All of this for Ishmael came to pass but it was because of what his mother, Hagar did.
When people upset us we don't want anything to do with them anymore but Hagar did something extrodinary and brave because she feared her mistress, she went back to serve Sarai despite what she had felt.
Without God's forgiveness and grace, we cannot talk to people yet alone willingly serve them but that is what Hagar did.

So why should you forgive?
If Hagar can do it, so can you.

When we hold onto anger, resentment and bitterness it is like three balls of yarn that keep winding into a tight ball that gets bigger and BIGGER until that is all we focus on.
Hagar could have held onto that large ball of yarn and carried it around with her, she could have shown it to people every where she went and discredit Sarah and Abraham as her masters.
But she chose to let go of those feelings of anger and hurt and God blessed her and her son with a good future.

 As somebody who takes things to heart and ponders over things over and over again, it took me awhile to learn this lesson.
I have simmered and boiled over things that people have said or done to me to the point that it keeps me up at night feeling too angry to sleep.
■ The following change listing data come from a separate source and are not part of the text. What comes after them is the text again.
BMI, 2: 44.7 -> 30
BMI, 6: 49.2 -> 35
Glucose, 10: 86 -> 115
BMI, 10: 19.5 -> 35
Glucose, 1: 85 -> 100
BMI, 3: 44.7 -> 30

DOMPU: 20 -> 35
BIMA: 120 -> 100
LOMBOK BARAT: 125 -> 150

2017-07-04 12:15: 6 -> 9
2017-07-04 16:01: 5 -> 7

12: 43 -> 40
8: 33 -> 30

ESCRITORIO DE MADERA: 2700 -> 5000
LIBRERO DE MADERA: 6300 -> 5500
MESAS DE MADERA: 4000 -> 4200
Last night A. rolled over and asked me.
"Everything ok, babe?"
"Yeah fine, just angry. Go back to sleep." I told him.
As my head hit the pillow I thought of a friend who I felt had done wrong by me.
"Why should I forgive them? They don't see what they have done to me." I thought angrily.
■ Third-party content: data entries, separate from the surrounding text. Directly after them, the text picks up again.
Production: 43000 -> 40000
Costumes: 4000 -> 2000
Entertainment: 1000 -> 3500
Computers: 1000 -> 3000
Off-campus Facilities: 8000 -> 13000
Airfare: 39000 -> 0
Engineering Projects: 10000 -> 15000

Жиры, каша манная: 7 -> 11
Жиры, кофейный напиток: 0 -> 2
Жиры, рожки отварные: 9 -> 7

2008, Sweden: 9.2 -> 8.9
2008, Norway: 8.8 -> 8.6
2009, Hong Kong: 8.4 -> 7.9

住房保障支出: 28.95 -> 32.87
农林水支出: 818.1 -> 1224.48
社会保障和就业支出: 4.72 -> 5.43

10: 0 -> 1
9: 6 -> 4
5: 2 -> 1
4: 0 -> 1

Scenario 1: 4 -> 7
"Forgive them, as I have forgiven you." a gentle voice told me and knowing that Jesus was speaking to me, I felt soothed and eventually went to sleep.
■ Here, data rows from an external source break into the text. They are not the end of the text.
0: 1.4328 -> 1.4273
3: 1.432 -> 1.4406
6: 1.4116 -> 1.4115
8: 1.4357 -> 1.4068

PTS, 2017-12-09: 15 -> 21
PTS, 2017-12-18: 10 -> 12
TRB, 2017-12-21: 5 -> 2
Today I feel differently than I did last night - because today when I was thinking about forgiveness I realised that I do not have control over what people do or say to me and it isn't my place to try and correct them. I know that my words and deeds are weighed by God and so are theirs.
Deep down, they know too.
So drop your yarn balls, people. They will get too big and heavy for you to carry around after awhile!
Have a great week guys and I hope that you will all be blessed beyond measure in the coming days!